I laughed, reluctantly liking Beau Longshore even more than I had the day before. “He’s a charismatic sonofabitch, I’ll say that for him,” I said. “Don’t worry about him, Luce. I have a very strong feeling he can take care of himself. Let Chip Turner go down there himself and do a story on him, or send some fresh, bushy-tailed kid. You promised you wouldn’t overdo it.”
“What’s to overdo about a spring weekend on a subtropical beach?” Lucy said gaily. “With a medical missionary close at hand? It sounds like a church retreat instead of a news story. I’m thinking of taking Ma
lory.”
“NO!” It was a cry straight out of my heart and viscera, without thought or volition. “I mean it, Lucy! You can go trailing off after that middle-aged Pied Piper if you want to—nobody can stop you. But you are not going to take Malory. I absolutely forbid it.”
There was a long pause, and then she laughed softly. “You forbid it, Gibby? “You forbid me to take my own child with me on a weekend trip to the beach? Who do you think you are?”
“You know who I am,” I said, rage running red and hot in my blood. “If Jack won’t stop you, I will.

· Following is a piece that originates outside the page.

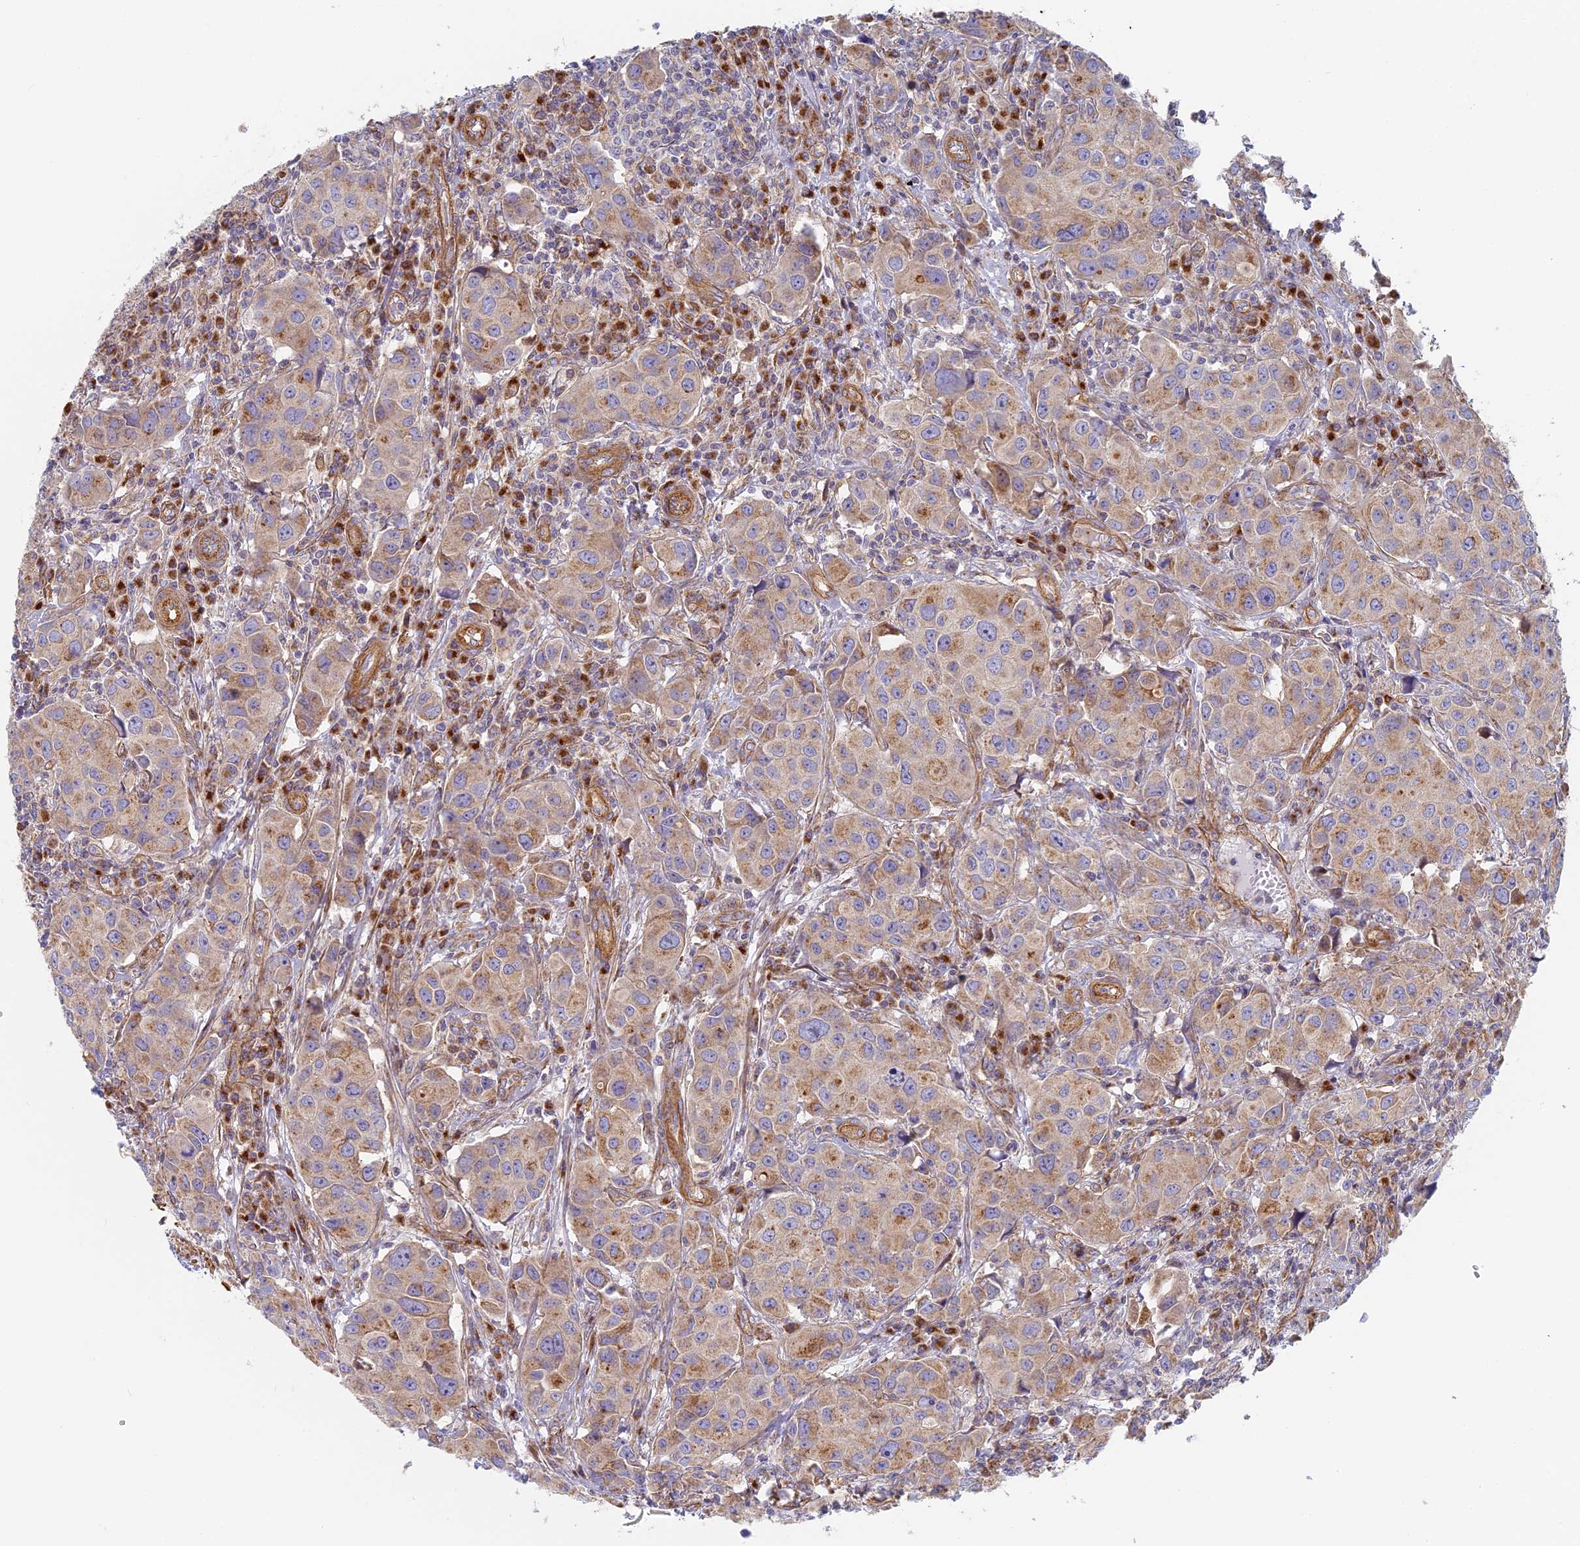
{"staining": {"intensity": "moderate", "quantity": "<25%", "location": "cytoplasmic/membranous"}, "tissue": "urothelial cancer", "cell_type": "Tumor cells", "image_type": "cancer", "snomed": [{"axis": "morphology", "description": "Urothelial carcinoma, High grade"}, {"axis": "topography", "description": "Urinary bladder"}], "caption": "Tumor cells display low levels of moderate cytoplasmic/membranous staining in approximately <25% of cells in urothelial cancer. (Stains: DAB in brown, nuclei in blue, Microscopy: brightfield microscopy at high magnification).", "gene": "DDA1", "patient": {"sex": "female", "age": 75}}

I promise you that.”
Another pause. “Oh, calm down,” she said, in a lighter, conciliatory voice. “I’m not going to take her, really. I just said I was thinking about it. Lord, you’d think I wanted to take her to a white slaver’s den, the way you and Jack Venable are carrying on. He threatened to take her to live with you and Mother if she went with me. It’s going to be you-all’s fault if she grows up scared to take risks or meet new people.”

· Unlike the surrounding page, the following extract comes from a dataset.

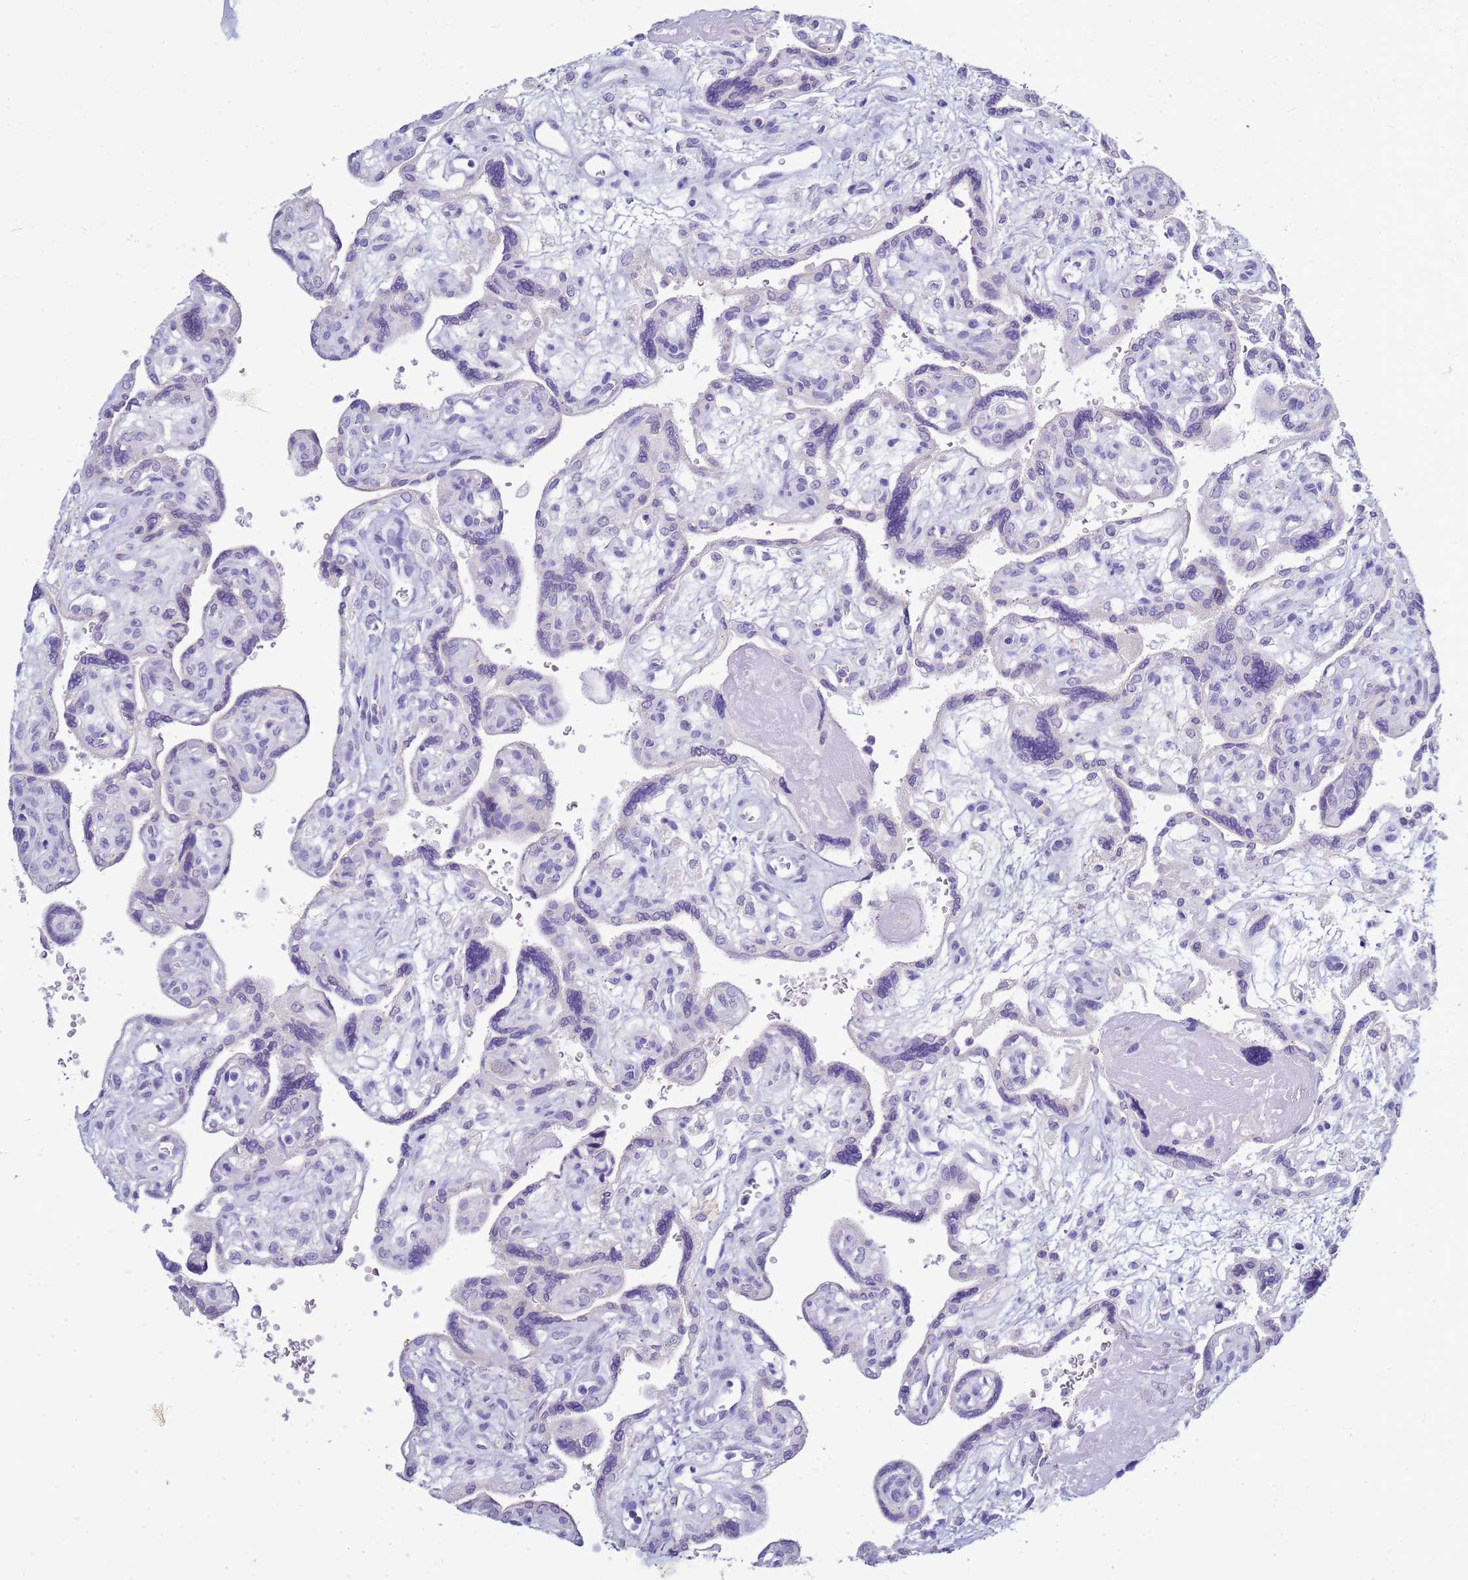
{"staining": {"intensity": "negative", "quantity": "none", "location": "none"}, "tissue": "placenta", "cell_type": "Decidual cells", "image_type": "normal", "snomed": [{"axis": "morphology", "description": "Normal tissue, NOS"}, {"axis": "topography", "description": "Placenta"}], "caption": "DAB immunohistochemical staining of unremarkable human placenta reveals no significant expression in decidual cells.", "gene": "B3GNT8", "patient": {"sex": "female", "age": 39}}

Good, I thought. I hope she gets through her entire life without taking your kind of risks or meeting many of your kind of people. But I did not say it aloud. I heard in Lucy’s voice an edge of febrile gaiety that could easily spill over into recklessness and worse; I had heard it before, and it did not do to push or challenge it. Not where Malory was concerned.
“So when are you going down there?” I said.
“In the morning. As soon as I can cash a check and pack a bag and rent a car. Chip won’t advance me any money, but he’s paying for a car for the weekend. I’m going to get a convertible if they have one. The weather on the gulf coast should be beautiful.”
“Be careful, then,” I said neutrally. I did not want her to hear the unease in my voice. It was an effort to keep it out.
“I will. I’ll see you early next week, and tell you all about it. And I’m sorry I snapped at you. I didn’t mean that about the summerhouse, or Malory, either. I love you, Gibby, and all I ever do is apologize to you. Please don’t ever give up on me, even if I deserve it.”